How can I prove $\int^{\infty}_{0} \frac{\ln(x)}{(x+a)^2+b^2} dx = \frac{\ln(\sqrt{a^2+b^2})}{b} \arctan(\frac{b}{a})$

Question

I consider the following:

$$f(z) = \frac{\operatorname{Ln} (z)}{(z+a)^2+b^2}$$

And the contour:

Then, $f(z)$ has a simple pole at $z= -a+ib$

But after developing , I didn't get that result. How could I prove it?

Answer 1

You made the mistake of choosing a contour that doesn't end up with your choice of integral. one alternative is choosing the standard keyhole contour with a branch cut from $0 \to \infty$, and restrict $\arg z\in(0,2\pi]$. If $a,b\in\mathfrak{R^{+}}$ now, instead of choosing $\frac{\log(z)}{(z+a)^2+b^2}$, you choose $\frac{\log^{2}(z)}{(z+a)^2+b^2}$, and it will be clear very soon why.

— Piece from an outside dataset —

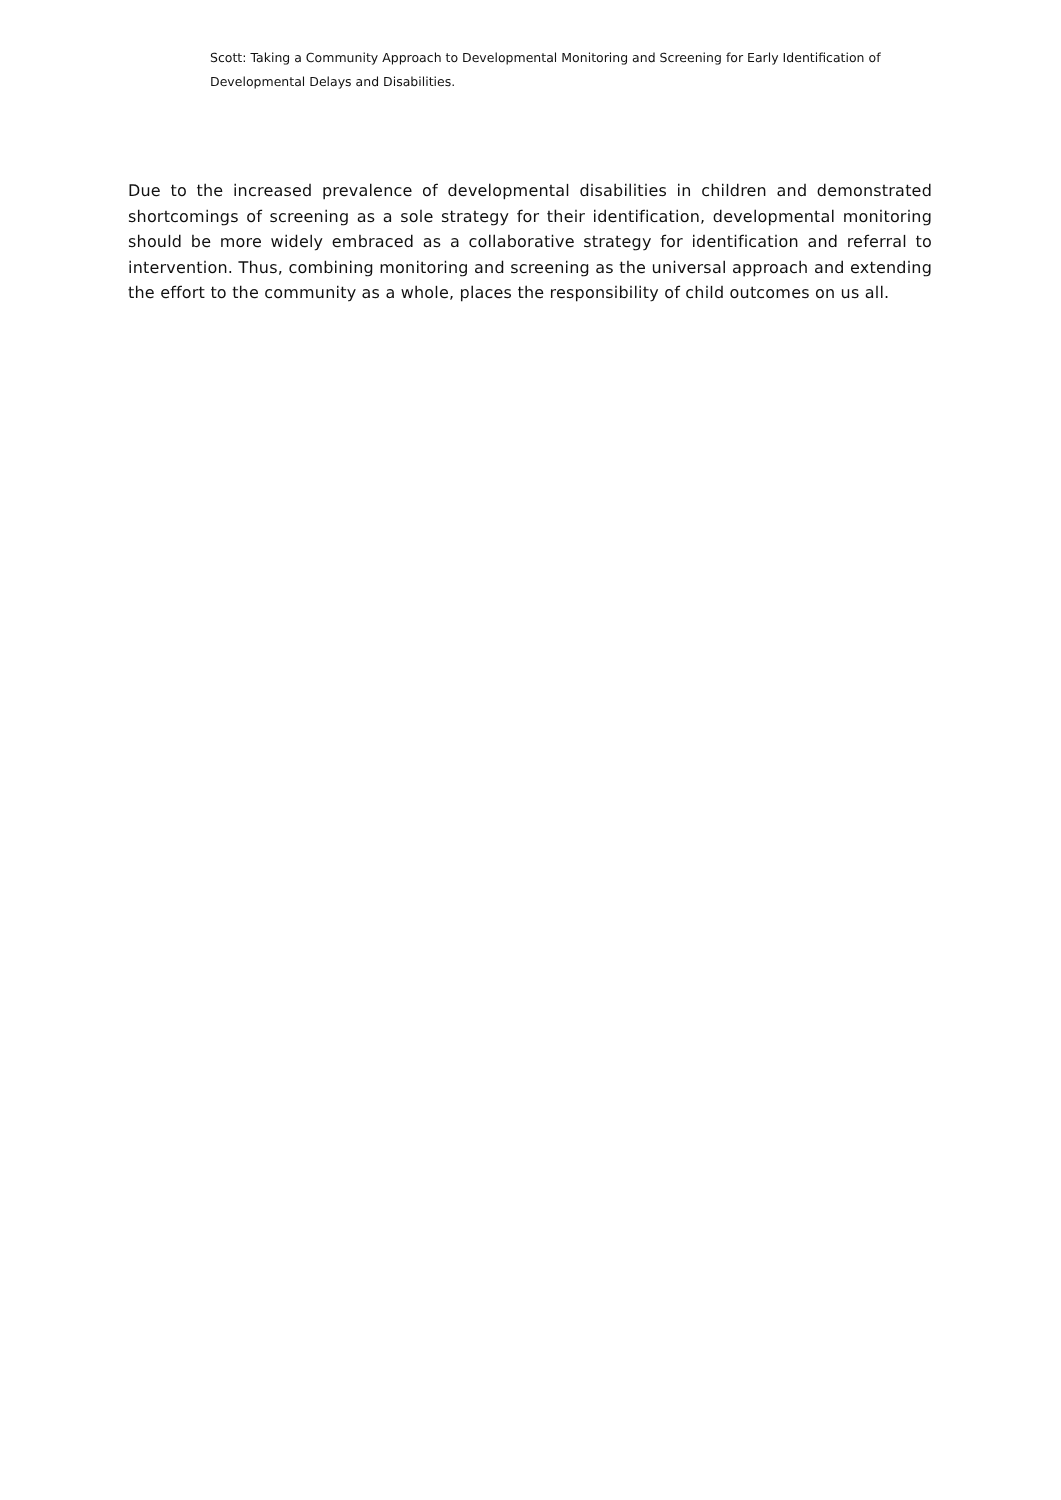Scott: Taking a Community Approach to Developmental Monitoring and Screening for Early Identification of Developmental Delays and Disabilities.
Due to the increased prevalence of developmental disabilities in children and demonstrated shortcomings of screening as a sole strategy for their identification, developmental monitoring should be more widely embraced as a collaborative strategy for identification and referral to intervention. Thus, combining monitoring and screening as the universal approach and extending the effort to the community as a whole, places the responsibility of child outcomes on us all.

Now by Residue theorem, $$\oint_{C}\frac{\log^{2}(z)}{(z+a)^2+b^2}dz={-4\pi \over b}\left(\ln\left(\sqrt{a^2+b^2}\right)\cdot i\arctan({b \over a})-\pi \arctan({b \over a})\right)$$

When you open $\log(z)=\log|z|+i \arg(z)$, be careful of the fact that $\arg z\in(0,2\pi]$ so if $\arctan({b \over a})=\theta$, then the argument at residues becomes $\pi \pm \theta$ because $a$ and $b$ are both positive and the residues lie in the second and first quadrant. Then we have

$$\implies {-4\pi \over b}\left(\ln\left(\sqrt{a^2+b^2}\right)\cdot i \arctan({b \over a})-\pi \arctan({b \over a})\right)$$$$=\lim_{R \rightarrow \infty,\epsilon\rightarrow0}\int_{\epsilon}^{R}\frac{\log^{2}(z)}{(z+a)^2+b^2}+\int_{R}^{\epsilon}\frac{\left(\log(z)+2\pi i\right)^{2}}{(z+a)^2+b^2}dz$$ and the integrals over outer and inner circles of radius R and $\epsilon$ collapse in the limit. Equate the imaginary and real parts to get $\int_{\mathfrak{R^{+}}}\frac{\log(z)dz}{(z+a)^2+b^2}=\frac{\ln\left(\sqrt{a^2+b^2}\right)}{b}\arctan({b \over a})$ and $\int_{\mathfrak{R^{+}}}\frac{dx}{(x+a)^2+b^2}=\frac{\arctan({\frac{b}{a}})}{b}$